(specially concurring).
I concur with the majority opinion, and consider it correct under present New Mexico law, but in view of the result, add the following comments:
State v. Tanton, 88 N.M. 333, 540 P.2d 813 (1975), discusses the various tests that can be applied in the determination of double jeopardy, and include “collateral estoppel,” “necessarily included offenses,” “same offense” or “same evidence,” and “same transaction” tests. However, Justice Sosa, in a concurring opinion, recommends the adoption of an exception to the “necessarily included offense” rule: “If the court does not have jurisdiction to try the crime, double jeopardy cannot attach. Double jeopardy requires that a court have sufficient jurisdiction to try the charge.” 88 N.M. 333 at 337, 540 P.2d 813 at 817. I agree with this approach to the jeopardy question and do not consider Waller v. Florida, 397 U.S. 387, 90 S.Ct. 1184, 25 L.Ed.2d 435 (1970) reh. denied 398 U.S. 914, 90 S.Ct. 1684, 26 L.Ed.2d 79 (1970), to bar application of this test.
In Waller, the issue was whether the municipality and State could charge the same person with the identical crime on a theory of separate sovereigns.
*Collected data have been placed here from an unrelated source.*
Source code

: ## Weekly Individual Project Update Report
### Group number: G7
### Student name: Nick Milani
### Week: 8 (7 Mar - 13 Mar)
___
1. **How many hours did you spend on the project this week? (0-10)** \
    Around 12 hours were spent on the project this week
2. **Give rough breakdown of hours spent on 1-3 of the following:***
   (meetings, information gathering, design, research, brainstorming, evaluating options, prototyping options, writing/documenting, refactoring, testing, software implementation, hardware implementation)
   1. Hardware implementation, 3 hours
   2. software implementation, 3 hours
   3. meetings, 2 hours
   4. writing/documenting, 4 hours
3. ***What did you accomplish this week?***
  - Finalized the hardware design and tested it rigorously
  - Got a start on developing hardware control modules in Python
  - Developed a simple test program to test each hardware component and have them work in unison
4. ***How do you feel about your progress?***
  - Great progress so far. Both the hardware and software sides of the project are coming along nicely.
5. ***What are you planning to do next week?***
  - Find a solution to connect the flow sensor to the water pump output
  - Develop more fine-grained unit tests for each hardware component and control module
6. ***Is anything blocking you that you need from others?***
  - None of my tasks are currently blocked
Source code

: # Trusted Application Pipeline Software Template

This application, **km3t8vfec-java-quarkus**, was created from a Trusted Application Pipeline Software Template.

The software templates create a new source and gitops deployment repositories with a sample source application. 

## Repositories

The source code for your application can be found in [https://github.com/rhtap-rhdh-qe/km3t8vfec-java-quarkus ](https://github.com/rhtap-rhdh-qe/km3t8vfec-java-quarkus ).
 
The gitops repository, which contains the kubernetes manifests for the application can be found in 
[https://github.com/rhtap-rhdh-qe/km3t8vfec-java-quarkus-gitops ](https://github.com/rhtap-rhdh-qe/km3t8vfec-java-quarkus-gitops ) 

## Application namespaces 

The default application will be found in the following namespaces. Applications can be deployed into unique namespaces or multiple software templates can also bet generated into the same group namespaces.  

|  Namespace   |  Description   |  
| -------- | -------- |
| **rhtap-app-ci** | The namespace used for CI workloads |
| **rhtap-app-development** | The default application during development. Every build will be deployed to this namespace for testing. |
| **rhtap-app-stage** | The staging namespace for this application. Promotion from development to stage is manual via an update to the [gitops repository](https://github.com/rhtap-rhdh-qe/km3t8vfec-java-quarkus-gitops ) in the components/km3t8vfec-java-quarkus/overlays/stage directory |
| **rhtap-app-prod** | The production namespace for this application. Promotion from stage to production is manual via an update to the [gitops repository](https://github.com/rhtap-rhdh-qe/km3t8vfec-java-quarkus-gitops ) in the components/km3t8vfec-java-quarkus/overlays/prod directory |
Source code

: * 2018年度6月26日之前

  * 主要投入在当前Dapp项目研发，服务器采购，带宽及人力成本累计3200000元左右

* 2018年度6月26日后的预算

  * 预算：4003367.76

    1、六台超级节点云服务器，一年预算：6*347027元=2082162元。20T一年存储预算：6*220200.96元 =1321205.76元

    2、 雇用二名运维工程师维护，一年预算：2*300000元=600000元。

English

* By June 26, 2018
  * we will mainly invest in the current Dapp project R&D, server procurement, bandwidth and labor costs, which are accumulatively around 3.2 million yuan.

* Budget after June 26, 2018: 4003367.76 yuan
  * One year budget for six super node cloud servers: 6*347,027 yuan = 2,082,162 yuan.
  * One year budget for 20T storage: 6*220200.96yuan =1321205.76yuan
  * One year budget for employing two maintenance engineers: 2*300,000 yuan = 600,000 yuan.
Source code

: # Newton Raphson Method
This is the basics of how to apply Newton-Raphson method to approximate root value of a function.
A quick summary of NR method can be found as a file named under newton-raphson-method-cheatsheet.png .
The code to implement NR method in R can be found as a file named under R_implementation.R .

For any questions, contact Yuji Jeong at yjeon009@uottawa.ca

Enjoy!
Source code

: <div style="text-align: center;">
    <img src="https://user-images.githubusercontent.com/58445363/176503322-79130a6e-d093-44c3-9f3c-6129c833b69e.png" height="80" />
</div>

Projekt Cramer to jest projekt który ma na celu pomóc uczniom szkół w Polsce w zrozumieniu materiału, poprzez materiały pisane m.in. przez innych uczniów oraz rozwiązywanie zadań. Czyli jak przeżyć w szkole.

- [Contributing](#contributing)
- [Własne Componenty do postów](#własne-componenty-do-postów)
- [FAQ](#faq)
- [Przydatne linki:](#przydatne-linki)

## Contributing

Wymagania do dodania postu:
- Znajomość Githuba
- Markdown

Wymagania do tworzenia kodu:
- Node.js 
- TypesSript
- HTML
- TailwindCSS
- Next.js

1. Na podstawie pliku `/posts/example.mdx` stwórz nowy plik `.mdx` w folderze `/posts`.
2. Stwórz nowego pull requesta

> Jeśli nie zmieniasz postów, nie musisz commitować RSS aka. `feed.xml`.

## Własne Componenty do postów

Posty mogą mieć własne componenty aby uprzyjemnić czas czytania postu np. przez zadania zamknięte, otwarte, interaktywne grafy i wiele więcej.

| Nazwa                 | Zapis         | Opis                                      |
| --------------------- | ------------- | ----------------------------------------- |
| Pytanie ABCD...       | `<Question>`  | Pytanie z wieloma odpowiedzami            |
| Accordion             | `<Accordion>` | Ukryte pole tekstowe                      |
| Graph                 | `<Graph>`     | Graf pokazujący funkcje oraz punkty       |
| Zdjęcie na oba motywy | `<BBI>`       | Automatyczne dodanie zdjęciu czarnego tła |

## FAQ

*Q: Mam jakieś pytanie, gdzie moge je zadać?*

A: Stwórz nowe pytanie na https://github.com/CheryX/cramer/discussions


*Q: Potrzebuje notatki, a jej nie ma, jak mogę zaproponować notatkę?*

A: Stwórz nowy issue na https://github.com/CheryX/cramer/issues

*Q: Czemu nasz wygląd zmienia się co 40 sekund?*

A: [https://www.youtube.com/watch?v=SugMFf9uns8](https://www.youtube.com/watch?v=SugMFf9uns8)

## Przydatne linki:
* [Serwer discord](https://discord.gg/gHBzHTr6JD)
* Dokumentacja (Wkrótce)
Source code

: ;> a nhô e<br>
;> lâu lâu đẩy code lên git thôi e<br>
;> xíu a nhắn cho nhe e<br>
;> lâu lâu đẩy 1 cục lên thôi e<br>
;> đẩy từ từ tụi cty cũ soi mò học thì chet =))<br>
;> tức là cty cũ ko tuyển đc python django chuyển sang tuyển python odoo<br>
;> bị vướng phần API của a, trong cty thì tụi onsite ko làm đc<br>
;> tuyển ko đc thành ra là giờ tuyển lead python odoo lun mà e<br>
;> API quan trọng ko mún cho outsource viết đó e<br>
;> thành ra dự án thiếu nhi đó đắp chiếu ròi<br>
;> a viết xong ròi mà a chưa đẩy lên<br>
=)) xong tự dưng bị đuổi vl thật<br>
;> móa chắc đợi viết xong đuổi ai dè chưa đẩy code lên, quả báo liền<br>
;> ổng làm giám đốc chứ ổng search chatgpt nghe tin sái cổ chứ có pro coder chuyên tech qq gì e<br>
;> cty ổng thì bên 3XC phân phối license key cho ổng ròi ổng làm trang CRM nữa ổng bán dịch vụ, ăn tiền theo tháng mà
The opinion is premised on the assumption that the felony charge was based on the same acts which were the violation of the city ordinance and on the assumption that the ordinance violations were included offenses of the felony charge. Such an analysis supports the decision herein, but fails to address the jurisdiction issue. While some courts have held that Waller precludes discussion of the jurisdictional issue, see State v. Trivisonno, 112 R.I. 1, 307 A.2d 539 (R.I. 1973); Benard v. State, 481 S.W.2d 427 (Tex.Cr.App.1972); others have considered the issue to be separate from that of “necessarily included offenses.” See, e. g., People v. Williams, 61 Mich.App. 642, 233 N.W.2d 122 (1975); State v. Arnold, 115 Ariz. 421, 565 P.2d 1282 (1977); People v. Mendoza, 190 Colo. 519, 549 P.2d 766 (1976); People v. Pinyan, 190 Colo. 304, 546 P.2d 488 (1976); Commonwealth v. Lovett, - Mass.-, 372 N.E.2d 782 (1978); and State v. Ramirez, 83 Wis.2d 150, 265 N.W.2d 274 (1978).
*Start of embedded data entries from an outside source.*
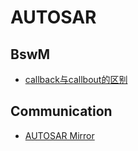 # AUTOSAR

## BswM

* [callback与callbout的区别](https://mp.weixin.qq.com/s/BlOXxJJ33NNNuG_RvbzF-Q)

## Communication

* [AUTOSAR Mirror](/automotive/AUTOSAR/communication/mirror/mirror.md)


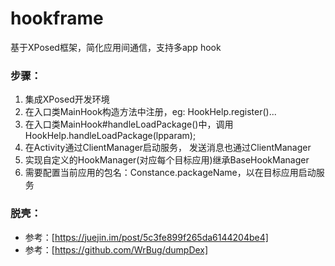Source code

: # hookframe
基于XPosed框架，简化应用间通信，支持多app hook

### 步骤：
1. 集成XPosed开发环境
2. 在入口类MainHook构造方法中注册，eg: HookHelp.register()...
3. 在入口类MainHook#handleLoadPackage()中，调用HookHelp.handleLoadPackage(lpparam);
4. 在Activity通过ClientManager启动服务， 发送消息也通过ClientManager
5. 实现自定义的HookManager(对应每个目标应用)继承BaseHookManager
6. 需要配置当前应用的包名：Constance.packageName，以在目标应用启动服务

### 脱壳：
+ 参考：[https://juejin.im/post/5c3fe899f265da6144204be4]
+ 参考：[https://github.com/WrBug/dumpDex]
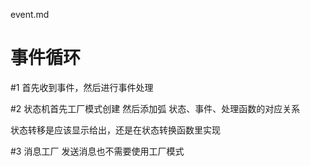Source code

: event.md
# 事件循环

#1 首先收到事件，然后进行事件处理

#2 状态机首先工厂模式创建
然后添加弧
状态、事件、处理函数的对应关系

状态转移是应该显示给出，还是在状态转换函数里实现


#3 消息工厂
发送消息也不需要使用工厂模式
Mr. Justice Brennan, concurring in Waller and Ashe v. Swenson, 397 U.S. 436, 90 S.Ct. 1189, 25 L.Ed.2d 469 (1970), decided the same day, refers to “exceptions to the ‘same transaction’ rule” in both opinions. See Waller v. Florida, 397 U.S. 387, at 396, 90 S.Ct. 1184, at 1189, 25 L.Ed.2d 435 and Ashe v. Swenson, 397 U.S. 436, at 453, n. 7, 90 S.Ct. 1189, at 1199, n. 7, 25 L.Ed.2d 469. He reads the Double Jeopardy Clause to require joinder in one trial of all charges arising from a single “criminal act, occurrence, episode, or transaction,” except in most limited circumstances. Relying on Diaz v. United States, 223 U.S. 442, 32 S.Ct. 250, 56 L.Ed. 500 (1912), he finds such a circumstance where a crime is not completed or not discovered before the commencement of a prosecution for other crimes arising from the “same transaction” and believes that here, a rule should be made to permit a separate prosecution. Further, he states “[ajnother exception would be necessary if no single court had jurisdiction of all the alleged crimes.” 397 U.S., at 453, n. 7, 90 S.Ct., at 1199, n. 7.
That exception should be available in the instant case where the district court did not have jurisdiction over the municipal charges and the municipal court did not have jurisdiction over the homicide charge. Reason and logic do not support any other rule. See State v. Tanton, supra; State v. Goodson, 54 N.M. 184, 217 P.2d 262 (1950).